Excellente journée !
Bien cordialement
@Elen Brig Koridwen, Votre article sur la nécessité de la relecture est bien-sûr très utile. Et bien qu'il ne s'agisse pas d'un "roman", je constate que vous-même êtes tombée dans le piège en laissant passer trois fautes : "siurlesquelles" (pas besoin d'expliquer...), puis : "-Tout est-il à sa place..." (manque une espace entre le tiret et le premier mot) et enfin : "passer un petit-ou gros-laps de..." (manque les espaces entre les tirets). Je précise sur ce dernier point que je l'ai repéré à la première lecture de votre billet et que j'ai eu ensuite beaucoup de mal à retrouver la faute de typo ! J'avais lu quelque part qu'il fallait au moins sept lecteurs pour espérer expurger un texte des fautes d'orthographe et de typographie. Une autre technique, assez astreignante consiste aussi à lire les paragraphes à l'envers (en remontant), phrase par phrase. En sortant les phrases de leur contexte du déroulement de l'action on repère plus facilement les fautes... Mais c'est un peu barbant, il faut bien le reconnaître ! Enfin, il existe un logiciel canadien (je ne suis pas leur commercial !) qui se nomme Antidote qui permet de débusquer pas mal de fautes. Merci pour vos conseils. James
P.S. J'ajoute qu'en revenant sur ma messagerie j'ai encore trouvé autre chose : "... la faute et améliorer soin livre..." "soin" à la place de "son"... Comme quoi... malgré tout le SOIN qu'on apporte à la rédaction...
Cordialement,
James
@Patrice Dumas
Cher Patrice, merci pour ce judicieux commentaire.

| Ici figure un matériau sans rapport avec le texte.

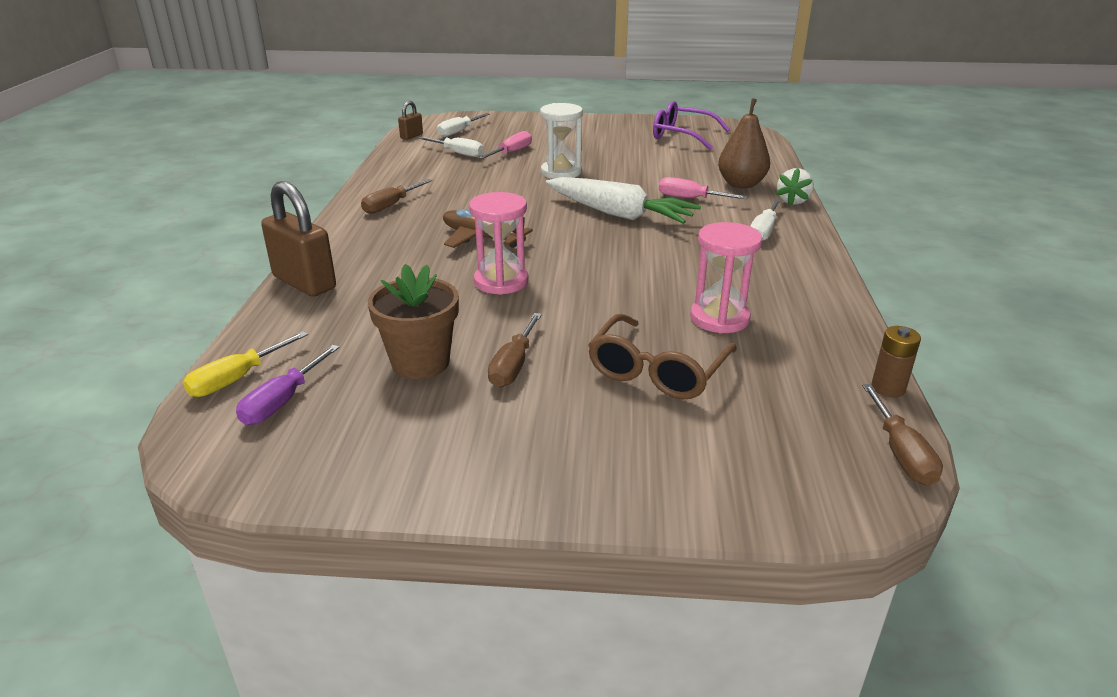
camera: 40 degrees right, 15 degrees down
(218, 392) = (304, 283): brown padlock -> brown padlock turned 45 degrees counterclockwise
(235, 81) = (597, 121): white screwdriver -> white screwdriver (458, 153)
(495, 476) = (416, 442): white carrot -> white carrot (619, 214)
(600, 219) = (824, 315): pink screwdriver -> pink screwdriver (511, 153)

En effet, je pense que le principal écueil qui guette les auteurs perfectionnistes, c'est de vouloir tout faire en même temps, et sans laisser reposer la pâte, dans leur impatience de voir leur manuscrit enfin conforme à leurs espérances. Il faut sérier les questions et permettre au temps de faire son œuvre pour nous offrir le recul nécessaire.
Amitiés
@Michel CANAL
Merci, cher Michel. La relecture est une étape cruciale, mais je pense que les auteurs habitués à se remettre en question pratiquent déjà plus ou moins comme je le recommande. Pour eux, le conseil est surtout de ne pas se relire cent fois en essayant de tout vérifier à la fois.
Amitiés
Chère @Elen Brig Koridwen, si vos billets précédents étaient tous très utiles à notre monde "indé", celui-ci est à classer en tête des priorités à observer par les auteurs souvent inexpérimentés que nous sommes.
Je loue une fois encore votre dévouement et l'intérêt que vous nous manifestez. J'ose espérer que ce nouveau billet tellement important sera lu (et surtout ses conseils appliqués) par un grand nombre d'auteurs publiés sur cette plate-forme.
Avec toute ma considération, chère Elen. Un grand merci pour ces conseils.